Etats-Unis : Etats-Unis et reconnaissance faciale : la désillusion ?
Au pays des géants du numérique, la reconnaissance faciale est banalisée. Mais les polémiques récurrentes font émerger un courant critique, depuis San Francisco et IBM jusqu’au Congrès.
Profitant d’un cadre législatif flou, la reconnaissance faciale se faufile partout aux Etats-Unis, depuis les rangs des forces de l’ordre où elle est utilisée depuis longtemps, jusqu’aux guichets des aéroports, à l’entrée des concerts et dans certains magasins. Les polémiques sur son usage quasi-orwellien sont légion. En janvier dernier, une enquête du New York Times révélait que la société américaine Clearview avait conçu un logiciel de reconnaissance faciale en pillant sur les réseaux sociaux des milliards de photos à l’insu de leurs propriétaires avant de vendre cet outil à plusieurs services de police.
IBM, Amazon et Microsoft suspendent leur vente à la police.

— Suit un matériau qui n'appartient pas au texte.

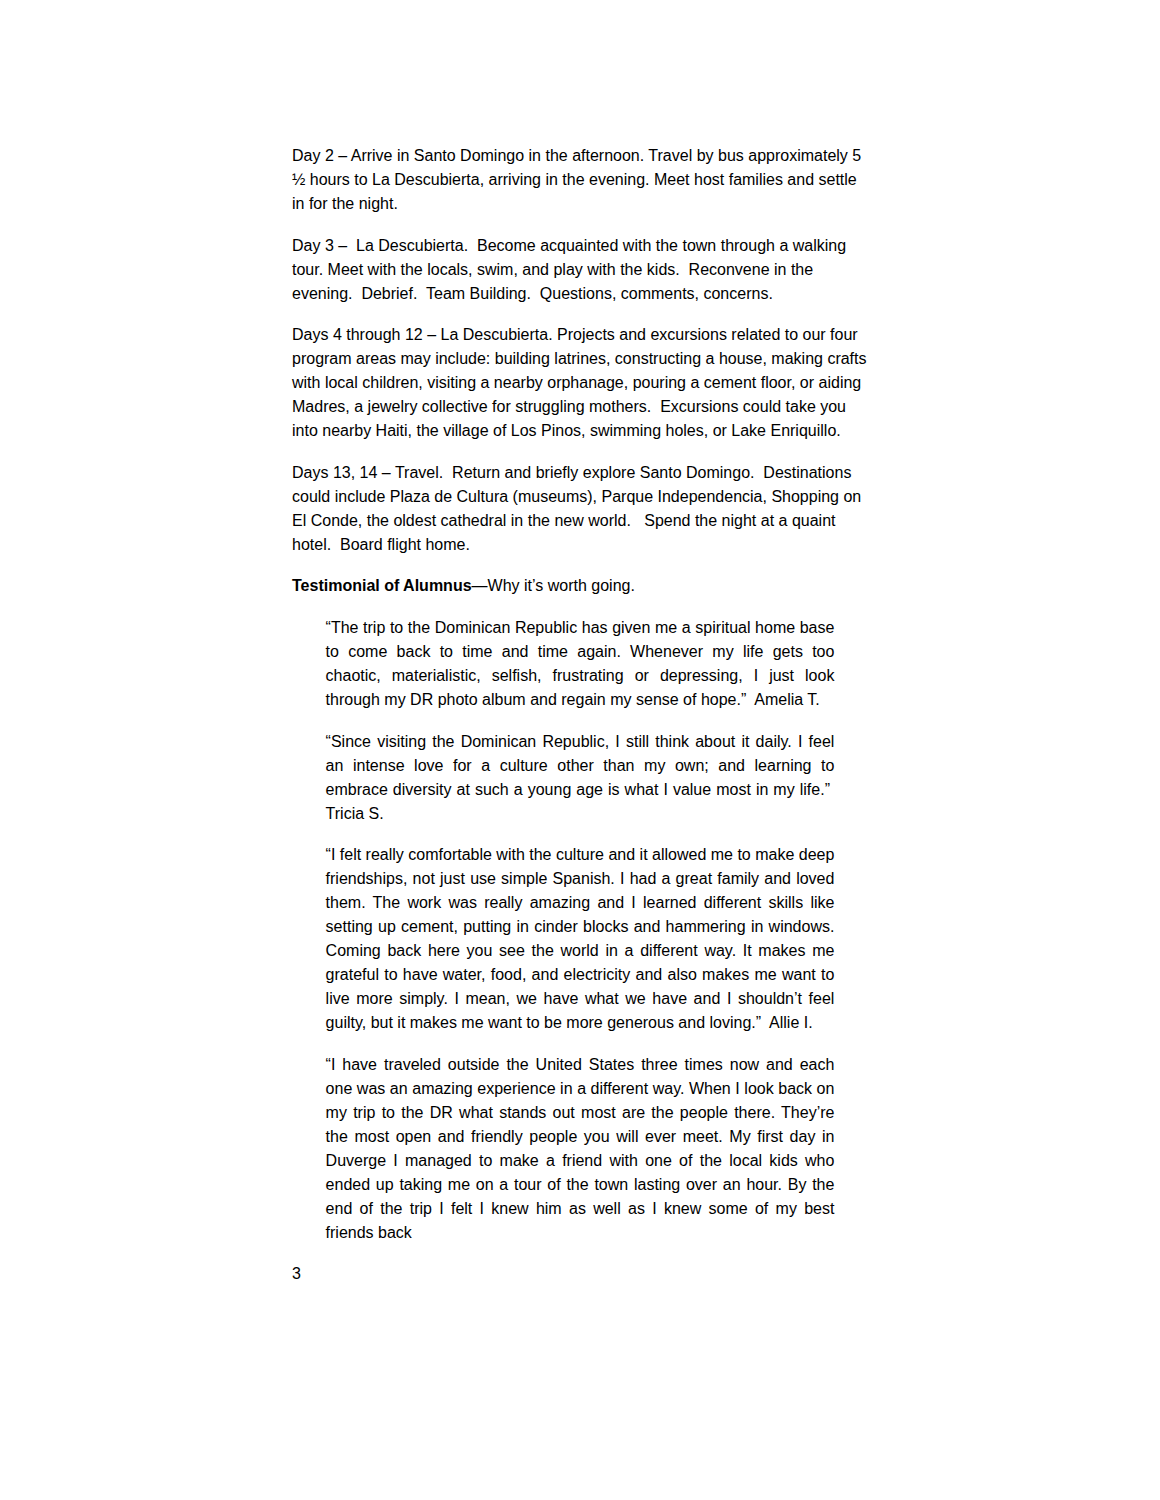Day 2 – Arrive in Santo Domingo in the afternoon. Travel by bus approximately 5 ½ hours to La Descubierta, arriving in the evening. Meet host families and settle in for the night.
Day 3 – La Descubierta. Become acquainted with the town through a walking tour. Meet with the locals, swim, and play with the kids. Reconvene in the evening. Debrief. Team Building. Questions, comments, concerns.
Days 4 through 12 – La Descubierta. Projects and excursions related to our four program areas may include: building latrines, constructing a house, making crafts with local children, visiting a nearby orphanage, pouring a cement floor, or aiding Madres, a jewelry collective for struggling mothers. Excursions could take you into nearby Haiti, the village of Los Pinos, swimming holes, or Lake Enriquillo.
Days 13, 14 – Travel. Return and briefly explore Santo Domingo. Destinations could include Plaza de Cultura (museums), Parque Independencia, Shopping on El Conde, the oldest cathedral in the new world. Spend the night at a quaint hotel. Board flight home.
Testimonial of Alumnus—Why it’s worth going.
“The trip to the Dominican Republic has given me a spiritual home base to come back to time and time again. Whenever my life gets too chaotic, materialistic, selfish, frustrating or depressing, I just look through my DR photo album and regain my sense of hope.” Amelia T.
“Since visiting the Dominican Republic, I still think about it daily. I feel an intense love for a culture other than my own; and learning to embrace diversity at such a young age is what I value most in my life.” Tricia S.
“I felt really comfortable with the culture and it allowed me to make deep friendships, not just use simple Spanish. I had a great family and loved them. The work was really amazing and I learned different skills like setting up cement, putting in cinder blocks and hammering in windows. Coming back here you see the world in a different way. It makes me grateful to have water, food, and electricity and also makes me want to live more simply. I mean, we have what we have and I shouldn’t feel guilty, but it makes me want to be more generous and loving.” Allie I.
“I have traveled outside the United States three times now and each one was an amazing experience in a different way. When I look back on my trip to the DR what stands out most are the people there. They’re the most open and friendly people you will ever meet. My first day in Duverge I managed to make a friend with one of the local kids who ended up taking me on a tour of the town lasting over an hour. By the end of the trip I felt I knew him as well as I knew some of my best friends back
3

Quelques mois plus tôt, en juillet 2019, le FBI était rappelé à l’ordre pour avoir utilisé une base de données de 641 millions de photos de permis de conduire d’Américains dans le cadre de ses enquêtes, sans en avoir informé le Congrès et les citoyens concernés. Dernière controverse en date : les biais raciaux des algorithmes de reconnaissance faciale, peu fiables sur les visages noirs et donc créateurs de discriminations policières. La mort de George Floyd, un citoyen américain noir, lors de son interpellation par la police en mai 2020, et le mouvement BlackLivesMatter qui a suivi, ont conduit IBM, Amazon et Microsoft à des décisions radicales : la suspension de la vente de leurs logiciels de reconnaissance faciale aux forces de l’ordre. Pour Arvind Krishna, PDG d’IBM, « le moment est venu de démarrer un dialogue national pour savoir si et comment les technologies de reconnaissance faciale doivent être utilisées par les forces de l’ordre ».
San Francisco et Boston font marche arrière
Certaines villes font également marche arrière. San Francisco, berceau de la haute technologie, est devenue la première ville américaine en mai 2019 à interdire la reconnaissance faciale à ses services de police et à la municipalité. « La propension de cette technologie à mettre en danger les libertés civiles surpasse substantiellement ses bénéfices supposés. La technologie va exacerber les injustices raciales et menacer notre capacité à vivre libres de la surveillance permanente du gouvernement », argumente le texte du décret municipal. Depuis, d’autres villes ont suivi, comme Oakland, Sommerville ou Boston en juin 2020.
Vers un moratoire fédéral ?
Ce mouvement critique atteint l’Etat fédéral. En février 2020, deux sénateurs, Cory Booker et Jeff Merkley, ont déposé une proposition de moratoire de l’usage de la reconnaissance faciale pour toute entité fédérale ou locale (services de police, renseignement, police aux frontières), jusqu’à ce qu’un cadre législatif clair soit mis au point. Cory Booker craint en effet que cette technologie ne « prive les citoyens d’un niveau raisonnable d’anonymat », « affecte les minorités ethniques » et « entrave la liberté d’expression ». « Le Congrès doit établir des règles pour un usage responsable de cette technologie par les forces de l’ordre », selon l’élu démocrate. Pour Jeff Merkley, l’encadrement est urgent, « avant que ce marché non régulé ne devienne trop gros pour être maîtrisé ». Le débat est donc lancé aux Etats-Unis. Mais il se limite pour l’instant à l’usage sécuritaire de cette technologie, occultant son utilisation, certes plus discrète, dans les magasins, les stades, et sur les réseaux sociaux.